Python's fast-paced Chinese web novel download script

Source: Internet
Author: User
Tags save file xpath
1.JavaScript encryption What's the most annoying:-(

1). Eval an immediate invocation of a function that does not depend on an external variable it's naïve to see me nodejs to kill you!
2). Authentication of HTTP Requests first try referer,"cookies" is not as important as you think. "
3). Curl and each command-line tool handle text very handy.
4). But Python doesn't have a few more lines.

2.Requests efficiency is much better than lxml himself.
3.progressbar is too advanced, I will write it myself ...
4.argparse Write Python command-line program Prerequisites AH ~
5.string. The template is also very useful!
6. The following is the main code, in addition to the standard library and lxml and requests, no modules are in the Omnipotent Winterpy warehouse. In fact, the main code is also in the.

#!/usr/bin/env python3# vim:fileencoding=utf-8import sysfrom functools Import partialfrom string Import Templateimport Argparseimport base64from urllib.parse Import unquotefrom lxml.html import fromstringimport requestsfrom htmlutils Import extracttextfrom termutils Import foreachsession = requests.
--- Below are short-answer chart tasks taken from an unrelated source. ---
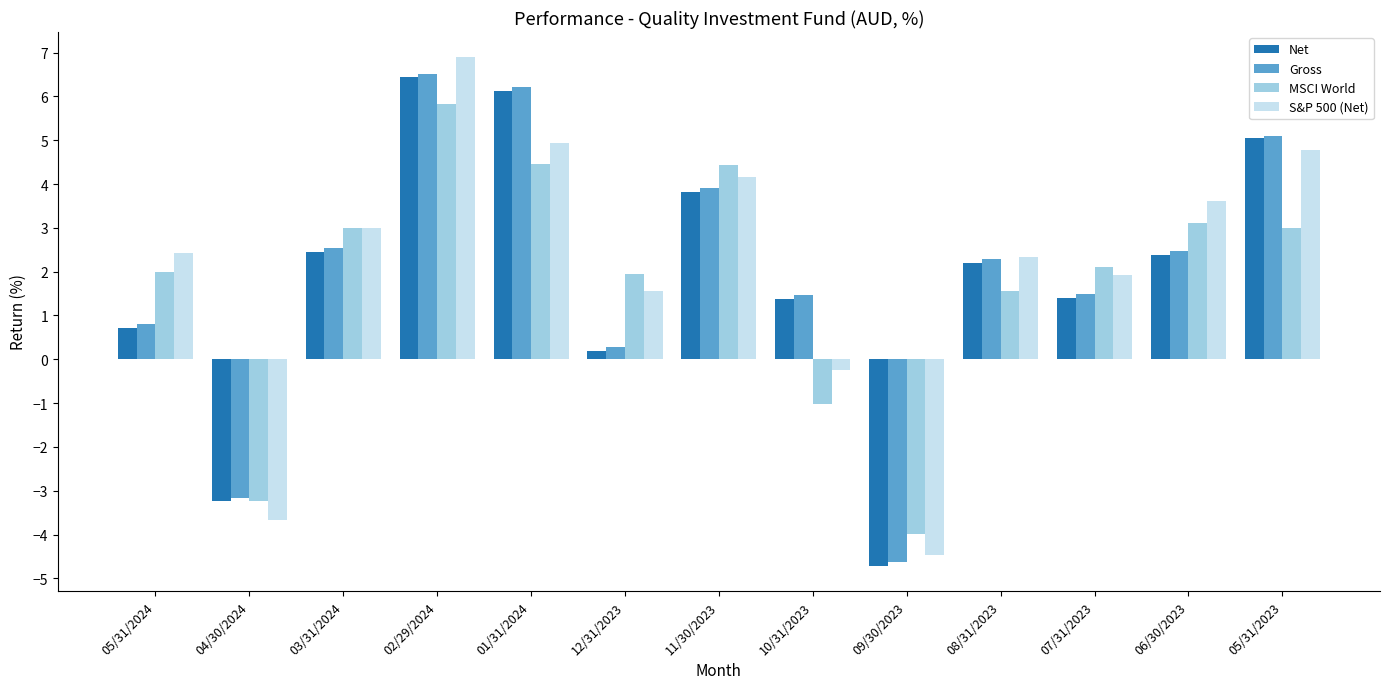

How many values in the Net series exceed 2?

7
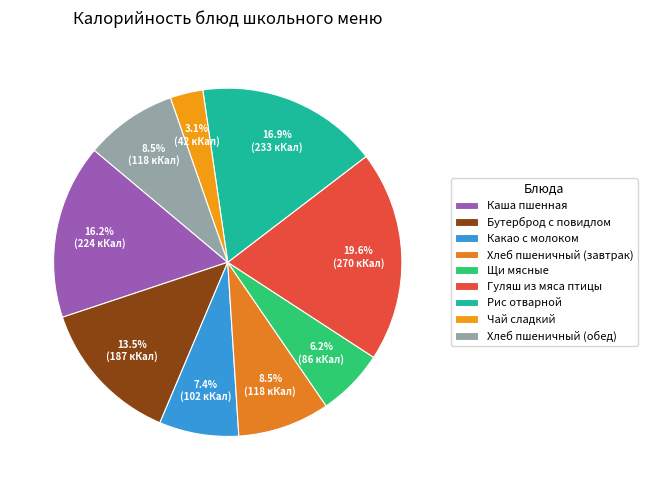

Count the number of slices in the pie.

9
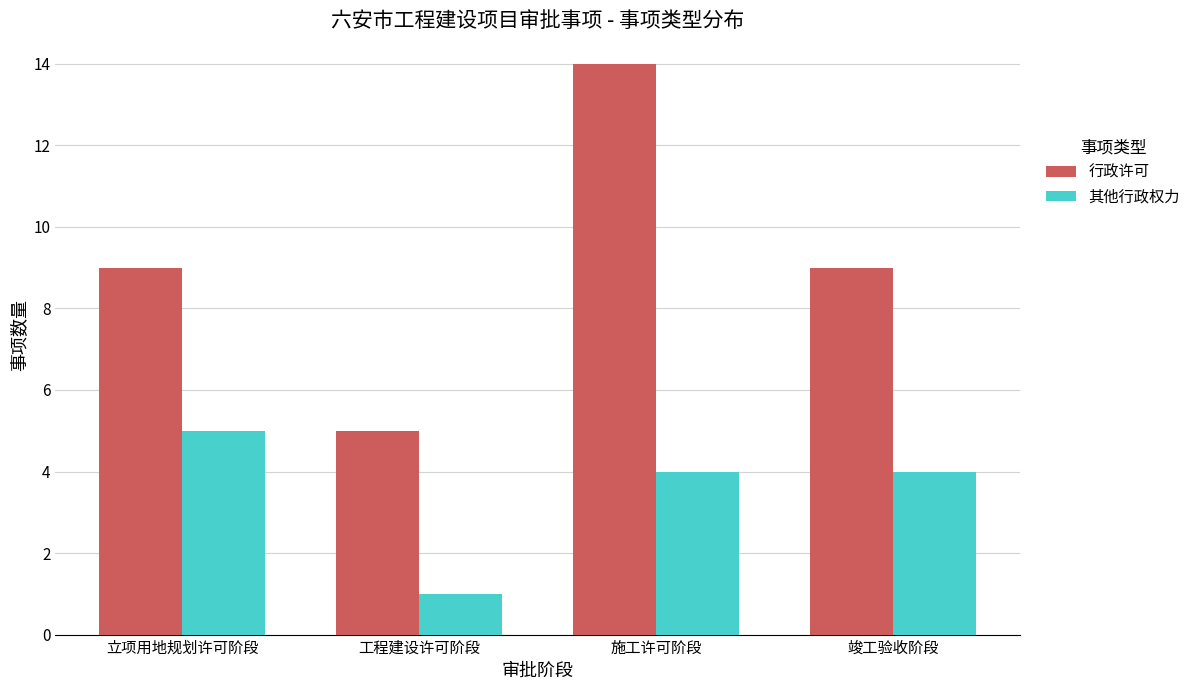

Which series changed the most between 工程建设许可阶段 and 竣工验收阶段?

行政许可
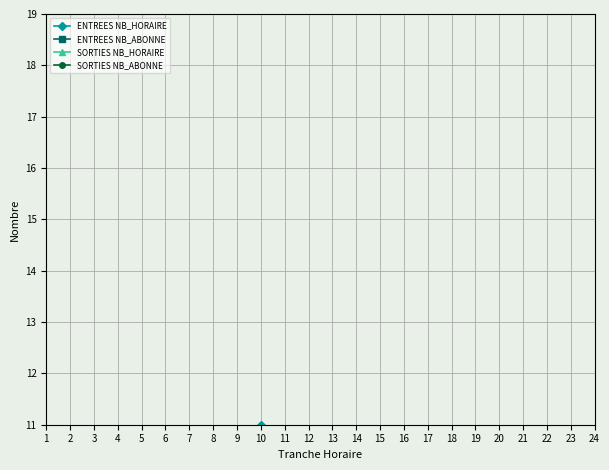

What is the total value across all series at 7?

1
Session () def main (index, filename= ' $name-$author. txt ', start=0): R = Session.get (index) r.encoding = ' gb18030 ' doc = froms Tring (R.text, Base_url=index) doc.make_links_absolute () name = Doc.xpath ('//div[@class = "info"]/p[1]/a/text () ') [0] Author = Doc.xpath ('//div[@class = ' info ']/p[1]/span/text () ') [0].split () [-1] Nametmpl = Template (filename) fname = Nametmpl.substitute (Name=name, Author=author) with open (fname, ' W ') as F:sys.stderr.write (' Download to file%s. \ n '% fname) links = Doc.xpath ('//div[@class = ' chapterlist ']/ul/li/a ') Try:foreach (links, partial (gather_content, F.WR ITE), Start=start) except KeyboardInterrupt:sys.stderr.write (' \ n ') sys.exit (' n ') sys.stderr.write (' \ nthe ') return trued EF GATher_content (Write, I, L): # curl-xpost-f bookid=2747-f chapterid=2098547 ' http://www.feisuzw.com/skin/hongxiu/ include/fe1sushow.php ' #--referer http://www.feisuzw.com/Html/2747/2098547.html # tail +4 # base64-d # sed ' S/&#&A  Mp;/u/g ' # ascii2uni-qaf # ascii2uni-qaj #

Paragraphs URL = l.get (' href ') _, _, _, _, BookID, Chapterid = Url.split ('/') Chapterid = Chapterid.split ('. ', 1) [0] r = S Ession.post (' http://www.feisuzw.com/skin/hongxiu/include/fe1sushow.php ', data={' BookID ': BookID, ' Chapterid ': Chapterid,}, headers={' Referer ': url}) Text = r.content[3:] # strip BOM text = base64.decodebytes (text). replace (b ' &#& amp; ', br ' \u ') Text = Text.decode (' unicode_escape ') Text = unquote (text) Text = Text.replace ('

', '). Replace ('

', ' \ n ') ' title = L.text Write (' \ n ') write (' \ n ') write (' \ nthe ') return titleif __name__ = = ' __main__ ': Parser = Argparse. Argumentparser (description= ' Download fast Chinese web novel ') parser.add_argument (' url ', help= ' novel Home Link ') parser.add_argument (' name ', DE fault= ' $name-$author. txt ', nargs= '? ', help= ' save file name template (Support $name and $author ') parser.add_argument ('-s ', '--start ', de Fault=1, Type=int, metavar= ' N ', help= ' download start Page position (starting at 1) ') args = Parser.parse_args () main (Args.url, Args.name, arg S.START-1)
  • Contact Us

    The content source of this page is from Internet, which doesn't represent Alibaba Cloud's opinion; products and services mentioned on that page don't have any relationship with Alibaba Cloud. If the content of the page makes you feel confusing, please write us an email, we will handle the problem within 5 days after receiving your email.

    If you find any instances of plagiarism from the community, please send an email to: info-contact@alibabacloud.com and provide relevant evidence. A staff member will contact you within 5 working days.

    A Free Trial That Lets You Build Big!

    Start building with 50+ products and up to 12 months usage for Elastic Compute Service

    • Sales Support

      1 on 1 presale consultation

    • After-Sales Support

      24/7 Technical Support 6 Free Tickets per Quarter Faster Response

    • Alibaba Cloud offers highly flexible support services tailored to meet your exact needs.